Exercise data
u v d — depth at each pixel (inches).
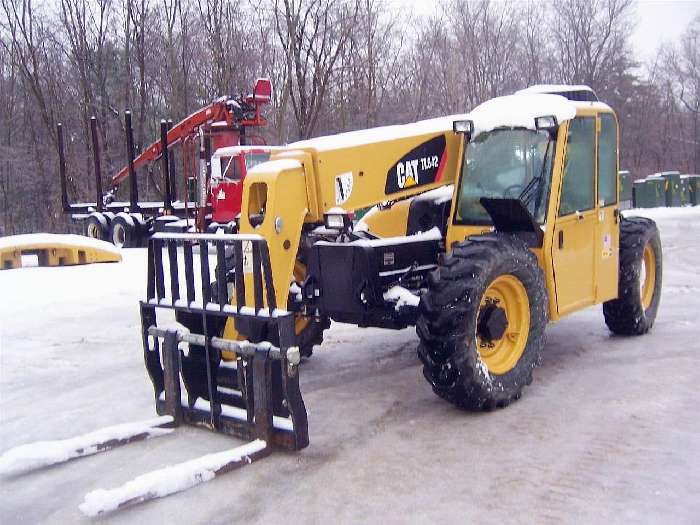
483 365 184.9
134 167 733.3
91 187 1088.2
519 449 165.5
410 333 289.0
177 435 179.9
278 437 166.2
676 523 130.2
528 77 1247.5
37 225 1143.6
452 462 159.6
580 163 224.2
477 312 182.2
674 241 589.6
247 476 155.5
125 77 1119.6
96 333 299.7
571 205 219.6
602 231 236.7
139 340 287.1
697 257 488.1
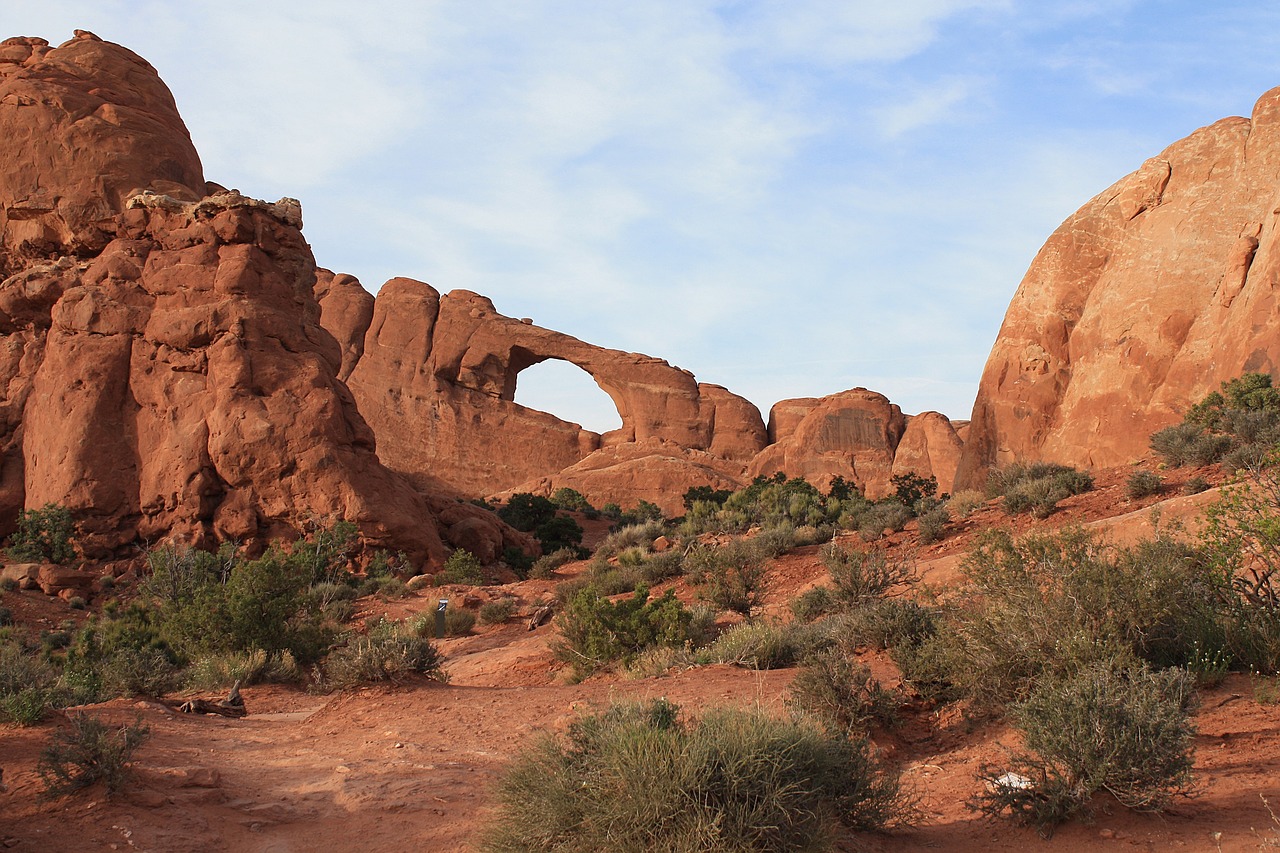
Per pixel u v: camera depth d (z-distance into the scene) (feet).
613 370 381.40
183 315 154.40
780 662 35.78
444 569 144.05
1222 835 13.42
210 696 43.29
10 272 177.99
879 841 14.82
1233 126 104.78
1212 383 87.56
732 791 13.04
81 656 52.95
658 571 80.64
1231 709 19.66
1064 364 108.78
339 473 147.84
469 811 18.39
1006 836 14.85
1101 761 14.71
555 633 62.64
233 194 164.96
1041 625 21.38
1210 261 95.81
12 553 135.03
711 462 366.63
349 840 17.17
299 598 59.31
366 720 30.73
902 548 65.26
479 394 375.66
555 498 310.45
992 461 111.86
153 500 145.79
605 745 14.24
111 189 172.76
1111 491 63.57
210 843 16.79
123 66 191.62
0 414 159.22
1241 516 26.14
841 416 361.51
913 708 24.56
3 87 178.19
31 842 15.99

What you need to do
In the listing above, find the line with "278 437 166.2" and the line with "10 272 177.99". Output both, plus every line between them, and no pictures.

Your response
278 437 166.2
676 523 130.2
528 77 1247.5
37 225 1143.6
452 462 159.6
580 163 224.2
477 312 182.2
674 241 589.6
247 476 155.5
125 77 1119.6
96 333 299.7
571 205 219.6
602 231 236.7
139 340 287.1
697 257 488.1
Per pixel u v: camera depth d (z-distance into the scene) (feet).
613 370 381.40
183 315 154.40
780 662 35.78
444 569 144.05
1222 835 13.42
210 696 43.29
10 272 177.99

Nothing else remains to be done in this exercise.